Пока Кэти говорит, я наблюдаю то же самое, что и во время нашей предыдущей встречи. Когда она делится чем-то очень болезненным для нее, выражение лица, которое ожидаешь увидеть, и тон голоса, который ожидаешь услышать, просто отсутствуют. Ее мысли как будто не связаны с чувствами. У меня невольно возникает вопрос, сможет ли ТМС-терапия изменить состояние Кэти, которое психиатры обычно называют «отсутствием аффекта»?
Несмотря на свою решимость, Кэти заметно нервничает.
– Я не перестаю беспокоиться о том, что скажет доктор Асиф, – говорит она с посеревшим лицом, застывая в неподвижной позе и смотря так, как будто она вспомнила, что оставила чайник на включенной плите на кухне. – Боюсь, он скажет, что мое состояние безнадежно и все настолько плохо, что он просто не может лечить меня.
Кэти посылает мне быструю фальшивую улыбку, чтобы скрыть тревогу.
Я думаю об одной вещи, которой не поделилась с Кэти. В ходе моих дискуссий с Альваро Паскаль-Леоном о его исследовании ТМС я узнала, что первоначальная реакция пациента на эту терапию показывает, является ли он в целом хорошим кандидатом для лечения по этому методу, и будет ли позитивно реагировать на полный курс из тридцати сеансов. Если мозг с самого начала реагирует плохо[151], это указывает на высокую вероятность рецидива болезни в будущем.
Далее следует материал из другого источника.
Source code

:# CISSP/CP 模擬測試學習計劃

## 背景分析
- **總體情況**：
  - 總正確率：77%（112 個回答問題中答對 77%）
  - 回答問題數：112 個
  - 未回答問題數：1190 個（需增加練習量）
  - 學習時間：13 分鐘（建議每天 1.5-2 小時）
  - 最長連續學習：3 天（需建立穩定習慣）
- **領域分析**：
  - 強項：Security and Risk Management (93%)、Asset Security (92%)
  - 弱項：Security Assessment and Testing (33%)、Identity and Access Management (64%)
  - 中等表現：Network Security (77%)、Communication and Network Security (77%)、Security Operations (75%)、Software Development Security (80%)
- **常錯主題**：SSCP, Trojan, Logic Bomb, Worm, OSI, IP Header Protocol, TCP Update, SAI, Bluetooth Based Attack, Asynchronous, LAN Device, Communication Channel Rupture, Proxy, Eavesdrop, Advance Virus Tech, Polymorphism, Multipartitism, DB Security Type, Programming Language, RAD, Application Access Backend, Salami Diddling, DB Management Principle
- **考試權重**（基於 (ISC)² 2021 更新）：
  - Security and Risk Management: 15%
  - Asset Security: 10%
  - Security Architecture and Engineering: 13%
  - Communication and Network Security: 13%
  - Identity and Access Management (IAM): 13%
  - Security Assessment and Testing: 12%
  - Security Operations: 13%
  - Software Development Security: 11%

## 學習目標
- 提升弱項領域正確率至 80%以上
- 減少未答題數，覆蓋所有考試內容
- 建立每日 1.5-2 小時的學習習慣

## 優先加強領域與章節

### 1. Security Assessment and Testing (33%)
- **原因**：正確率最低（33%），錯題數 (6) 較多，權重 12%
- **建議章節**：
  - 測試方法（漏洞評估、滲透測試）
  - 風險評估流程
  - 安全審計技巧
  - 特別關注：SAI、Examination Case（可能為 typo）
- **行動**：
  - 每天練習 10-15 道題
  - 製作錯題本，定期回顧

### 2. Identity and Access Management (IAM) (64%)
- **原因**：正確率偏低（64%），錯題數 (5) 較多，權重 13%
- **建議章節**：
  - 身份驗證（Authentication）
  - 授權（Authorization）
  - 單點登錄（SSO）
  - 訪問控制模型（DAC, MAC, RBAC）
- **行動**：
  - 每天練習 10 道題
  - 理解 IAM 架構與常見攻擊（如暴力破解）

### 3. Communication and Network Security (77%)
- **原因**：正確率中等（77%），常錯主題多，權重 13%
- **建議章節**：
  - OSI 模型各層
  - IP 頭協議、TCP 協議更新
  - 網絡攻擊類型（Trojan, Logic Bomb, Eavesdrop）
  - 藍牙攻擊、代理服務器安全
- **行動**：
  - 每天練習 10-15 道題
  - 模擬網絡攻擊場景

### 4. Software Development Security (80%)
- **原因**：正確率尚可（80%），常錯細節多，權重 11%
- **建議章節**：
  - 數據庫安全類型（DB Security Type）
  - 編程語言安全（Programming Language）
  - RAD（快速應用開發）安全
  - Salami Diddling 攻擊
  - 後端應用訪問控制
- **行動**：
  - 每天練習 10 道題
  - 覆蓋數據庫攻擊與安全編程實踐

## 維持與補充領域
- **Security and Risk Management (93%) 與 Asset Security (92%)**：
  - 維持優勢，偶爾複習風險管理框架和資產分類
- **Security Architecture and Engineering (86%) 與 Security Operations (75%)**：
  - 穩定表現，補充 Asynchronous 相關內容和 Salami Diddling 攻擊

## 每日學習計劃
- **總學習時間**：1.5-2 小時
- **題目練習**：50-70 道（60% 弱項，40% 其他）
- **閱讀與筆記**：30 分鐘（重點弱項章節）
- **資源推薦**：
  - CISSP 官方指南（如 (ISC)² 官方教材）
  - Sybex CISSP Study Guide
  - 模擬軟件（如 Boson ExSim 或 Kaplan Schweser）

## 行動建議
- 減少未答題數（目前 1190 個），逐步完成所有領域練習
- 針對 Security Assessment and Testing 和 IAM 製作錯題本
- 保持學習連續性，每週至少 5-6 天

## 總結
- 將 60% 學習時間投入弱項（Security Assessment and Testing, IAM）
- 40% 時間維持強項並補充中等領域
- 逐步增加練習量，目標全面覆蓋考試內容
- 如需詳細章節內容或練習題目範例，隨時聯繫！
После многочасовых расспросов и бесед с Кэти я чувствую себя ее защитницей. Я хочу, чтобы она испытала облегчение, к которому так давно стремится и которого заслуживают все пациенты, считающие, что у них осталось мало надежды на выздоровление.
Десять минут спустя я сижу в углу в кабинете доктора Асифа и стараюсь незаметно вести записи, пока он оценивает состояния Кэти.
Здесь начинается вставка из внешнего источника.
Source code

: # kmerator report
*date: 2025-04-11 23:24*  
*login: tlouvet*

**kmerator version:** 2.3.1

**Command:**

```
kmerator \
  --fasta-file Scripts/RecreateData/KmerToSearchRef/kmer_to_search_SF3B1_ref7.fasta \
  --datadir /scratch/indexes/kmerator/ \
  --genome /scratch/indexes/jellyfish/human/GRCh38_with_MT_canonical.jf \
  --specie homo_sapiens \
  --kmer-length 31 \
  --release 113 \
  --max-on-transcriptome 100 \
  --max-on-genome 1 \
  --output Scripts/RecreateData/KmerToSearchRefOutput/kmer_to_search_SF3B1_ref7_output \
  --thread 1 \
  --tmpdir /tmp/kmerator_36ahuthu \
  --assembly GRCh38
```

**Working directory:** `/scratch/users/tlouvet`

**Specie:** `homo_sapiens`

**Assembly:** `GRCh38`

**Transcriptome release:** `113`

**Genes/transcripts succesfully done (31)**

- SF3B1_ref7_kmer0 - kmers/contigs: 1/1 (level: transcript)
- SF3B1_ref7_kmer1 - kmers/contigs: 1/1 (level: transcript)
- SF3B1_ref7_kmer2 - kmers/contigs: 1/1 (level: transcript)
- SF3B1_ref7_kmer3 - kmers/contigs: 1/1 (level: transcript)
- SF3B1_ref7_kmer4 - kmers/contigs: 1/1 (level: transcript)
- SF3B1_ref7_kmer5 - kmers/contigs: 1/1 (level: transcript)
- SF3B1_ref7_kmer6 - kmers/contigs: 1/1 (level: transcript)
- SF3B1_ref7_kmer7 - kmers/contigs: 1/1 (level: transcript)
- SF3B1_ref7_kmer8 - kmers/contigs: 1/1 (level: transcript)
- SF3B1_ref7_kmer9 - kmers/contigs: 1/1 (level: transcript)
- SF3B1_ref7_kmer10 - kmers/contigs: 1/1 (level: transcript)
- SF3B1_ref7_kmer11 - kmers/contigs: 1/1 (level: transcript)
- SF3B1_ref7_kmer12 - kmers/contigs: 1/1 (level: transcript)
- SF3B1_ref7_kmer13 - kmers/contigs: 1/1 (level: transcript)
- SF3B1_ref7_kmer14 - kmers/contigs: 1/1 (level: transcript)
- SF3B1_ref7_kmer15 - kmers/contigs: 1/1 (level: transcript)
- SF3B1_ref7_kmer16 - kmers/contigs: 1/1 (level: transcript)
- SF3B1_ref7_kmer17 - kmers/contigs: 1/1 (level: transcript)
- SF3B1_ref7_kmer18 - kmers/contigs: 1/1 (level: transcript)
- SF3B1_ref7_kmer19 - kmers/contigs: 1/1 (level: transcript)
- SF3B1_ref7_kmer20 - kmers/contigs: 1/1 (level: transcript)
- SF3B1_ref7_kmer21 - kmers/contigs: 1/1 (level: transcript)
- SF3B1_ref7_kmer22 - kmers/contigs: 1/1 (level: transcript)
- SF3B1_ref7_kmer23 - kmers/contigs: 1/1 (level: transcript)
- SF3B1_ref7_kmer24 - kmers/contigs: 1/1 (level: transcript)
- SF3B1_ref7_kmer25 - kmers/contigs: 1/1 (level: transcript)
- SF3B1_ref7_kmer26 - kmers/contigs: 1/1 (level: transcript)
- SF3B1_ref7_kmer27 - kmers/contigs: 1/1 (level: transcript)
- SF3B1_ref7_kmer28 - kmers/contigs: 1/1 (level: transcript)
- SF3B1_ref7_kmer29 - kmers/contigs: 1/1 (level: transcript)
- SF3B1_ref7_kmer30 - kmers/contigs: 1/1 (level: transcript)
Кэти полулежит в огромном медицинском кресле, обитом бежевой кожей. На нее надели ярко-желтую шапочку с девятнадцатью маленькими отверстиями для электродов, прикрепляемых к коже головы. Ассистенты Асифа пользуются липкой смываемой пастой для закрепления электродов, соединенных тонкими черными проводами с рядом компьютеров. Эти компьютеры будут сканировать мозг Кэти и измерять его активность.
К тому времени, когда они заканчивают подготовку, провода расходятся во все стороны от головы Кэти, словно паучьи лапки. Ее бледное лицо под желтой шапочкой выглядит почти испуганным.
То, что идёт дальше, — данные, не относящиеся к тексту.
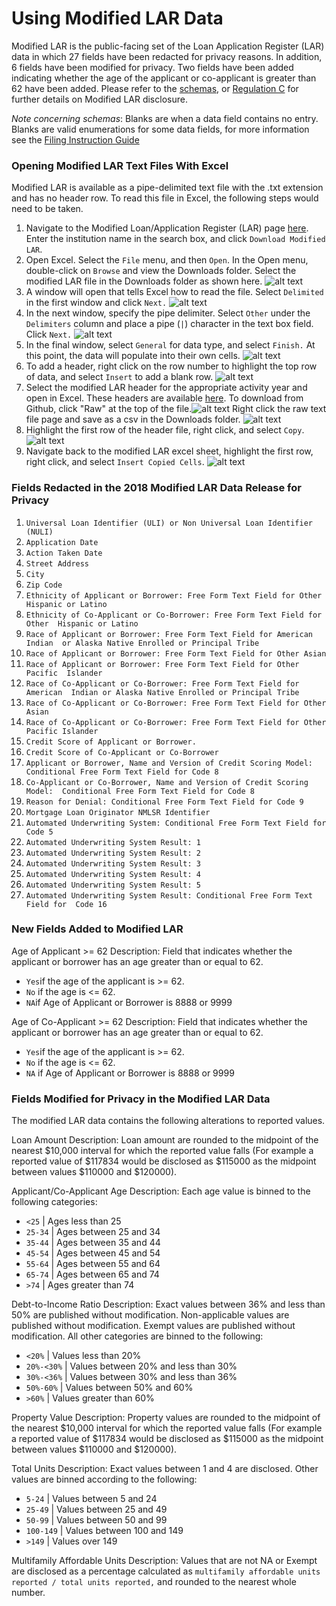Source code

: # Using Modified LAR Data
Modified LAR is the public-facing set of the Loan Application Register (LAR) data in which 27 fields have been redacted for privacy reasons. In addition, 6 fields have been modified for privacy. Two fields have been added indicating whether the age of the applicant or co-applicant is greater than 62 have been added. Please refer to the [schemas](https://github.com/cfpb/HMDA_Data_Science_Kit/tree/master/documentation_resources/schemas/mlar/schemas/), or [Regulation C](https://www.consumerfinance.gov/policy-compliance/rulemaking/regulations/1003/) for further details on Modified LAR disclosure.

*Note concerning schemas*: Blanks are when a data field contains no entry. Blanks are valid enumerations for some data fields, for more information see the [Filing Instruction Guide](https://s3.amazonaws.com/cfpb-hmda-public/prod/help/2018-hmda-fig-2018-hmda-rule.pdf)

### Opening Modified LAR Text Files With Excel
Modified LAR is available as a pipe-delimited text file with the .txt extension and has no header row. To read this file in Excel, the following steps would need to be taken.

1. Navigate to the Modified Loan/Application Register (LAR) page [here](https://ffiec.cfpb.gov/data-publication/modified-lar/2018). Enter the institution name in the search box, and click `Download Modified LAR`. 
2. Open Excel. Select the `File` menu, and then `Open`. In the Open menu, double-click on `Browse` and view the Downloads folder. Select the modified LAR file in the Downloads folder as shown here. 
![alt text](https://raw.githubusercontent.com/cfpb/HMDA_Data_Science_Kit/master/documentation_resources/example_images/mlar_tutorial_images/Step2.JPG)
3. A window will open that tells Excel how to read the file. Select `Delimited` in the first window and click `Next.` 
![alt text](https://raw.githubusercontent.com/cfpb/HMDA_Data_Science_Kit/master/documentation_resources/example_images/mlar_tutorial_images/Step3.JPG)
4. In the next window, specify the pipe delimiter. Select `Other` under the `Delimiters` column and place a pipe (`|`) character in the text box field. Click `Next.`
![alt text](https://raw.githubusercontent.com/cfpb/HMDA_Data_Science_Kit/master/documentation_resources/example_images/mlar_tutorial_images/Step4.JPG)
5. In the final window, select `General` for data type, and select `Finish.` 
At this point, the data will populate into their own cells.
![alt text](https://raw.githubusercontent.com/cfpb/HMDA_Data_Science_Kit/master/documentation_resources/example_images/mlar_tutorial_images/Step5.JPG)
6. To add a header, right click on the row number to highlight the top row of data, and select `Insert` to add a blank row. 
![alt text](https://raw.githubusercontent.com/cfpb/HMDA_Data_Science_Kit/master/documentation_resources/example_images/mlar_tutorial_images/Step6.JPG)
7. Select the modified LAR header for the appropriate activity year and open in Excel. These headers are available [here](https://github.com/cfpb/HMDA_Data_Science_Kit/tree/master/documentation_resources/schemas/mlar/headers/). To download from Github, click "Raw" at the top of the file.![alt text](https://raw.githubusercontent.com/cfpb/HMDA_Data_Science_Kit/master/documentation_resources/example_images/mlar_tutorial_images/Step_7_1.JPG) Right click the raw text file page and save as a csv in the Downloads folder. ![alt text](https://raw.githubusercontent.com/cfpb/HMDA_Data_Science_Kit/master/documentation_resources/example_images/mlar_tutorial_images/Step_7_2.JPG)
8. Highlight the first row of the header file, right click, and select `Copy`. ![alt text](https://raw.githubusercontent.com/cfpb/HMDA_Data_Science_Kit/master/documentation_resources/example_images/mlar_tutorial_images/Step8.JPG)
9. Navigate back to the modified LAR excel sheet, highlight the first row, right click, and select `Insert Copied Cells`. ![alt text](https://raw.githubusercontent.com/cfpb/HMDA_Data_Science_Kit/master/documentation_resources/example_images/mlar_tutorial_images/Step9.JPG)

### Fields Redacted in the 2018 Modified LAR Data Release for Privacy 
1. `Universal Loan Identifier (ULI) or Non Universal Loan Identifier (NULI)`
2. `Application Date`
3. `Action Taken Date`
4. `Street Address` 
5. `City`
6. `Zip Code`
7. `Ethnicity of Applicant or Borrower: Free Form Text Field for Other 
Hispanic or Latino`
8. `Ethnicity of Co-Applicant or Co-Borrower: Free Form Text Field for Other 
Hispanic or Latino`
9. `Race of Applicant or Borrower: Free Form Text Field for American Indian 
or Alaska Native Enrolled or Principal Tribe`
10. `Race of Applicant or Borrower: Free Form Text Field for Other Asian`
11. `Race of Applicant or Borrower: Free Form Text Field for Other Pacific 
Islander`
12. `Race of Co-Applicant or Co-Borrower: Free Form Text Field for American 
Indian or Alaska Native Enrolled or Principal Tribe`
13. `Race of Co-Applicant or Co-Borrower: Free Form Text Field for Other Asian`
14. `Race of Co-Applicant or Co-Borrower: Free Form Text Field for Other 
Pacific Islander`
15. `Credit Score of Applicant or Borrower.`
16. `Credit Score of Co-Applicant or Co-Borrower`
17. `Applicant or Borrower, Name and Version of Credit Scoring Model: 
Conditional Free Form Text Field for Code 8`
18. `Co-Applicant or Co-Borrower, Name and Version of Credit Scoring Model: 
Conditional Free Form Text Field for Code 8`
19. `Reason for Denial: Conditional Free Form Text Field for Code 9`
20. `Mortgage Loan Originator NMLSR Identifier`
21. `Automated Underwriting System: Conditional Free Form Text Field for Code 5`
22. `Automated Underwriting System Result: 1`
23. `Automated Underwriting System Result: 2`
24. `Automated Underwriting System Result: 3`
25. `Automated Underwriting System Result: 4`
26. `Automated Underwriting System Result: 5`
27. `Automated Underwriting System Result: Conditional Free Form Text Field for 
Code 16`

### New Fields Added to Modified LAR
Age of Applicant >= 62
Description: Field that indicates whether the applicant or borrower has an
age greater than or equal to 62. 
- `Yes`if the age of the applicant is >= 62. 
- `No` if the age is <= 62. 
- `NA`if Age of Applicant or Borrower is 8888 or 9999

Age of Co-Applicant >= 62
Description: Field that indicates whether the applicant or borrower has an
age greater than or equal to 62. 
- `Yes`if the age of the applicant is >= 62. 
- `No` if the age is <= 62. 
- `NA` if Age of Applicant or Borrower is 8888 or 9999

### Fields Modified for Privacy in the Modified LAR Data

The modified LAR data contains the following 
alterations to reported values. 

Loan Amount 
Description: Loan amount are rounded to the midpoint of the nearest $10,000 interval for which the reported value falls (For example a reported value of $117834 would be disclosed as $115000 as the midpoint between values $110000 and $120000). 

Applicant/Co-Applicant Age 
Description: Each age value is binned to the following categories:
- `<25` | Ages less than 25
- `25-34` | Ages between 25 and 34 
- `35-44` | Ages between 35 and 44 
- `45-54` | Ages between 45 and 54 
- `55-64` | Ages between 55 and 64 
- `65-74` | Ages between 65 and 74 
- `>74` | Ages greater than 74 

Debt-to-Income Ratio
Description: Exact values between 36% and less than 50% are published without modification. 
Non-applicable values are published without modification. Exempt values are published without modification. 
All other categories are binned to the following:

- `<20%` | Values less than 20% 
- `20%-<30%` | Values between 20% and less than 30%
- `30%-<36%` | Values between 30% and less than 36% 
- `50%-60%` | Values between 50% and 60% 
- `>60%` | Values greater than 60% 

Property Value 
Description: Property values are rounded to the midpoint of the nearest $10,000 interval for which the reported value falls (For example a reported value of $117834 would be disclosed as $115000 as the midpoint between values $110000 and $120000).

Total Units
Description: Exact values between 1 and 4 are disclosed. Other values are 
binned according to the following: 
- `5-24` | Values between 5 and 24 
- `25-49` | Values between 25 and 49 
- `50-99` | Values between 50 and 99 
- `100-149` | Values between 100 and 149 
- `>149` | Values over 149 

Multifamily Affordable Units
Description: Values that are not NA or Exempt are disclosed as a percentage 
calculated as `multifamily affordable units reported / total units reported,` and rounded to the nearest whole number.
Доктор Асиф застегивает респираторный пояс[152] на животе Кэти и прикрепляет сенсоры к трем пальцам ее левой руки для измерения активности вегетативной нервной системы: частоты дыхания и сердцебиения и кожной электропроводимости (через потоотделение)[153].
– Расслабьте мышцы лица и лба, особенно в области висков, – наставляет он Кэти, когда приступает к сканированию мозга. Иначе, объясняет он, мозговые волны будут искажаться посторонними шумами от мышечного напряжения. Он говорит мягким, задумчивым тоном. – Вот так лучше, гораздо лучше, – добавляет он с легким, почти певучим пакистанским акцентом.